Во второй раз Иван Андреич еще больше меня пошатнул, хотя примером своим с кондукторшей из автобуса убедил не очень. Примеры-то к чему хочешь подобрать можно! А вот под пример попробуй жизнь свою подстроить! Но не думать о нашем разговоре я все равно уже не мог. И теперь у меня еще сильнее стало чувство доверия к Ивану Андреичу и какого-то сомнения в самом себе. Вернее, не в себе, а в тех мыслях, какие я перед Иваном Андреичем отстаивал. Говорю «не в себе» потому, что мысли тогда я, пожалуй, высказывал даже не свои, а чьи-то чужие, может быть, Васи Тетерева и вообще всех других, на кого мне похожим быть хотелось. А сомнения начались такие: не потому ли взаправду решил я на всю жизнь остаться в матросах, что просто жаль мне голову свою чем-нибудь еще забивать? Вот и ищу сам себе оправдания в том, что, дескать, государство призывает молодежь не гнушаться простой работой. Правда, все это во мне как-то попеременно вспыхивало и гасло, вспыхивало и гасло. Крепко за сердце еще не забирало.

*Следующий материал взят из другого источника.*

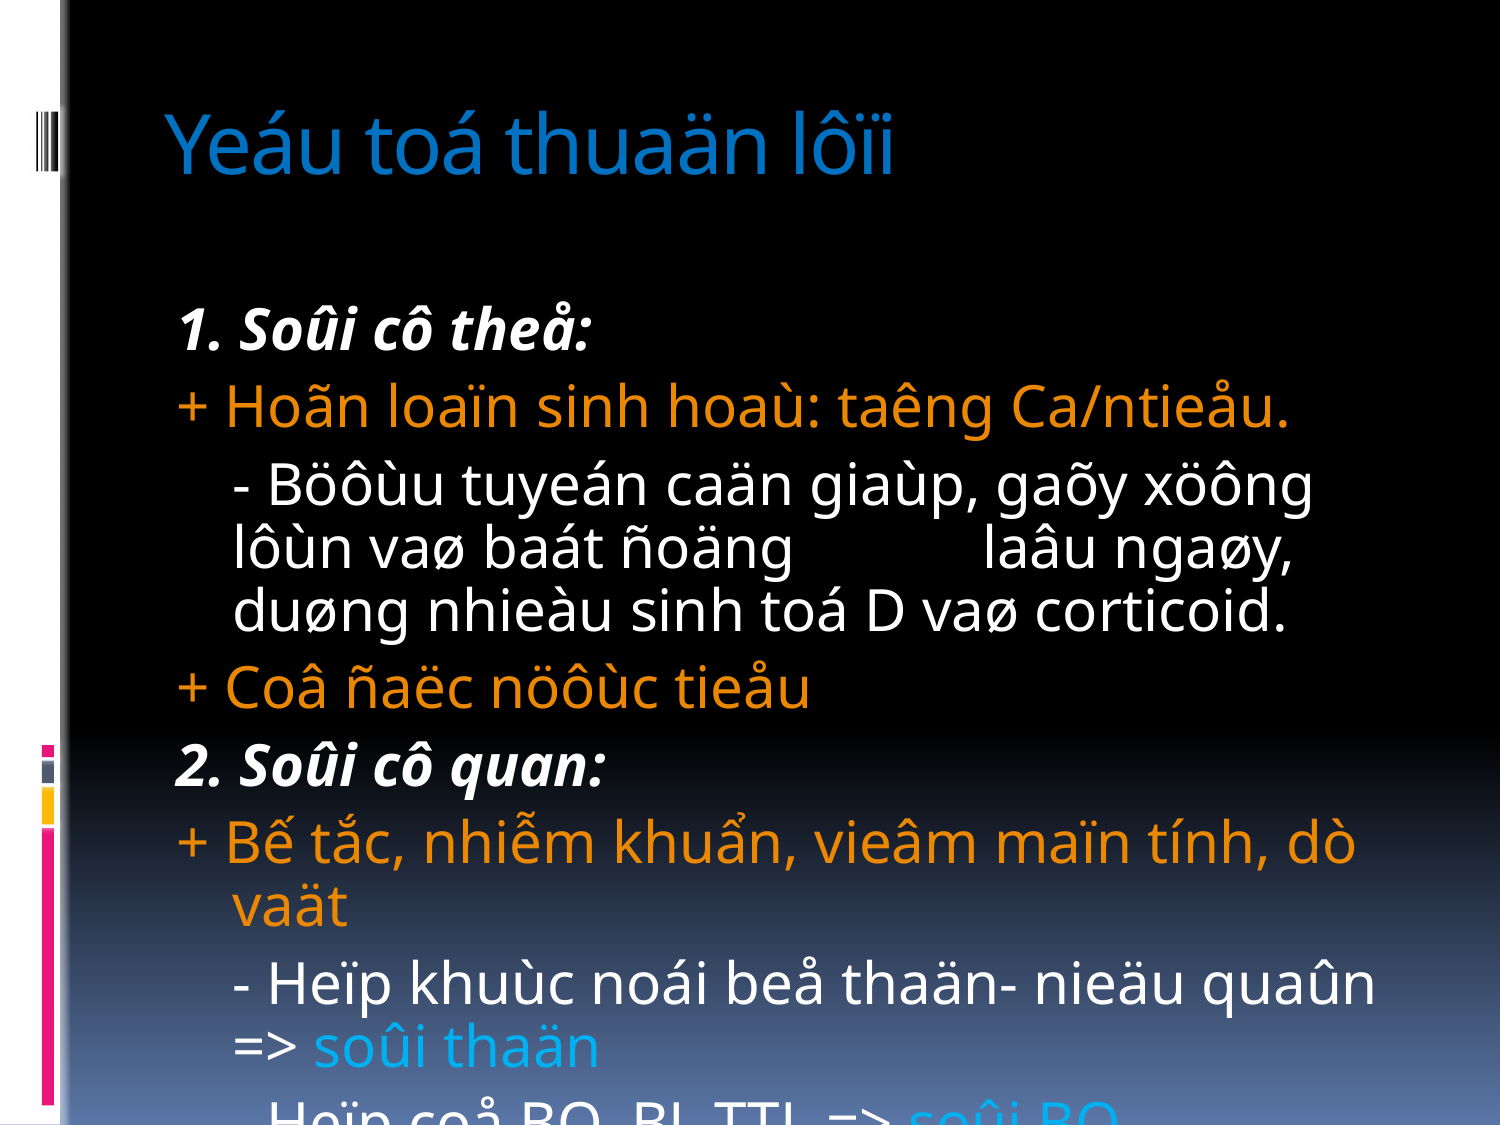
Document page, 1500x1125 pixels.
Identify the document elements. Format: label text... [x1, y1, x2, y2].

А вот с последней нашей беседы начал я все чаще себе повторять: «Эй, Костя Барбин, а не лентяй ли ты и в самом деле? Не меньше ли ты делаешь, чем мог бы делать?» И еще и еще из того, что Иван Андреич мне говорил. И к этому у меня даже вкус появился.
Тумарк Маркин ходит и всех сгоняет на репетицию. Концерт этот, факт, не состоится, очень трудно его склеить. Но Тумарк бьется не ради галочки в отчете. Ему это нравится. Мне кажется, он даже сон потерял с тех пор, как его режиссером выбрали. Только беда — никто не хочет слушаться.
Вот и сейчас стоит мой Тумарк, дергает себя за челку и допытывается:
— Костя, да ты повторял ли вчера? А сегодня?
Меня смех разбирает именно от его строгости, а он думает, что я улыбаюсь потому, что попался, и носик у него становится еще острее.
— Костя, к искусству так нельзя относиться! Программа вечера составлена, менять ничего нельзя. Читай стихи!
Разговор у нас происходит на палубе. То и дело мимо проходят пассажиры. Представляете? Начни читать, и сразу толпа вокруг соберется.
— Ладно, Тумарк, — говорю. — Честно признаюсь: вчера вечером не повторял и сегодня утром тоже. Но читать здесь ты меня не заставляй. Неловко, народ кругом. Верь: я один прорепетирую.
— Вот и все так! Каждый сам по себе, а при чем же тогда я — режиссер?
— И правильно, — говорю, — возьми и откажись. Зачем тебе кровь свою портить, если никто тебя не слушается?
А он свое:
— Ну нет! Почему это я буду отказываться? А у вас-то совесть должна быть? Не хочешь выполнять мои режиссерские замечания — докажи сперва, в чем я не прав. А так на увертки всякие я не согласен. Читай!
Выхода нет. И я поднялся с ним наверх, увел за трубу, где стучат выхлопные газы, и прокричал стихи, нарочно прокричал во все горло, чтобы поймать его — какие же замечания по сравнению с Шуриными сумеет сделать он, Тумарк Маркин, наш режиссер, сын известной артистки. Доказать ему, что действительно в режиссеры он не годится. Но, представляете себе, он почти слово в слово сказал все то, что и Шура мне говорила! Только сам прочитать стихи так, как Шура читала, не смог. Вот ведь она какая тонкая штука, это искусство!